ETHNOPHARMACOLOGICAL RELEVANCE: Calophyllum brasiliense Camb. (Clusiaceae), popularly known as 'guanandi', is found in the tropical areas and swampy lands. The latex exuding from its bark is used in the treatment of gastric ulcer in folk medicine. Several active compounds have been isolated from its stem bark among them, are the chromanone acids. Therefore, this study aimed to evaluate antiulcer activity and probable mechanism(s) of action of a fraction containing a mixture of chromanone acids (BI), derived by column chromatography fractionation of the hexane extract of the stem bark of Calophyllum brasiliense (HECb), using experimental in vitro and in vivo models. MATERIALS AND METHODS: Ulcer was induced by oral administration of ethanol (75%, v/v) and indomethacin (50mg/kg).

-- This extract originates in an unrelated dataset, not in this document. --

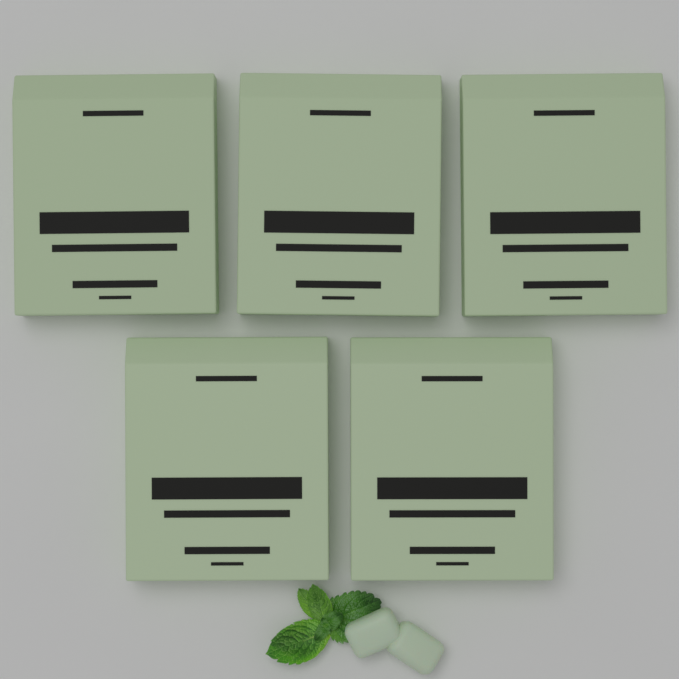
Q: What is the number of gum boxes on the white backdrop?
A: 5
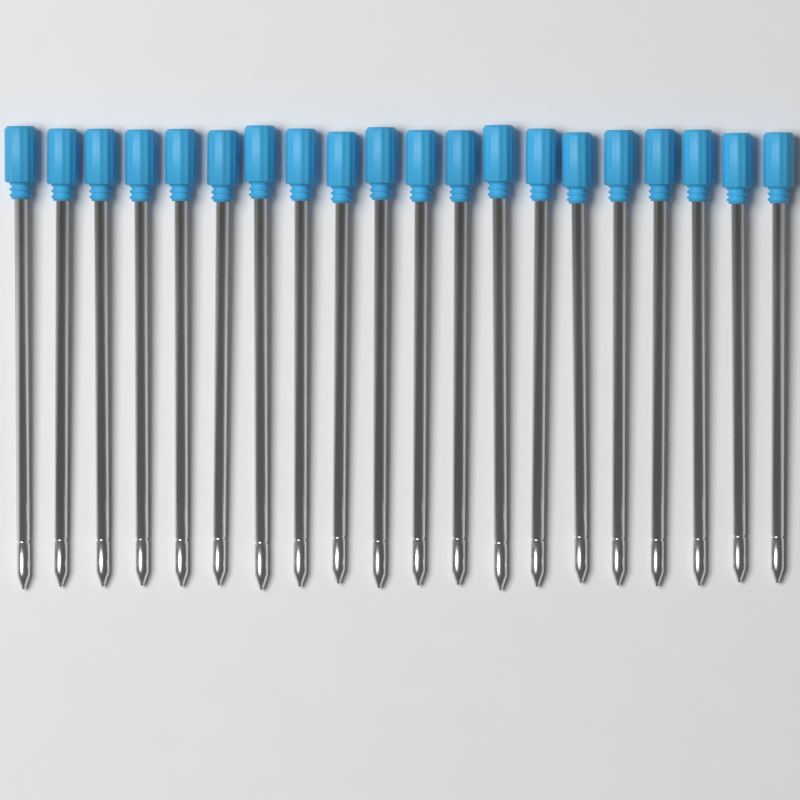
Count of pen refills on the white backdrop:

Malondialdehyde, reduced glutathione and catalase activity was measured in stomach tissue after ethanol induced ulcer. In order to evaluate the effect of BI on nitric oxide, ulcer was induced by ethanol in l-NAME pretreated animals. Anti-Helicobacter pylori activity was verified in disk diffusion and broth microdilution in vitro assays, using cagA+ and vacA+ Helicobacter pylori strains. RESULTS: BI prevented the gastric ulceration caused by ethanol and indomethacin treatments. Its gastroprotective mechanism in ethanol-induced ulcer was partly due to reduction of MDA and CAT levels in the gastric tissue. BI did not affect the GSH levels and its gastroprotective effect was not reversed by pretreatment with l-NAME. BI showed anti-Helicobacter pylori in the both assays. CONCLUSION: The results indicate that BI is partly responsible for the HECb antiulcer and anti-Helicobacter pylori effects.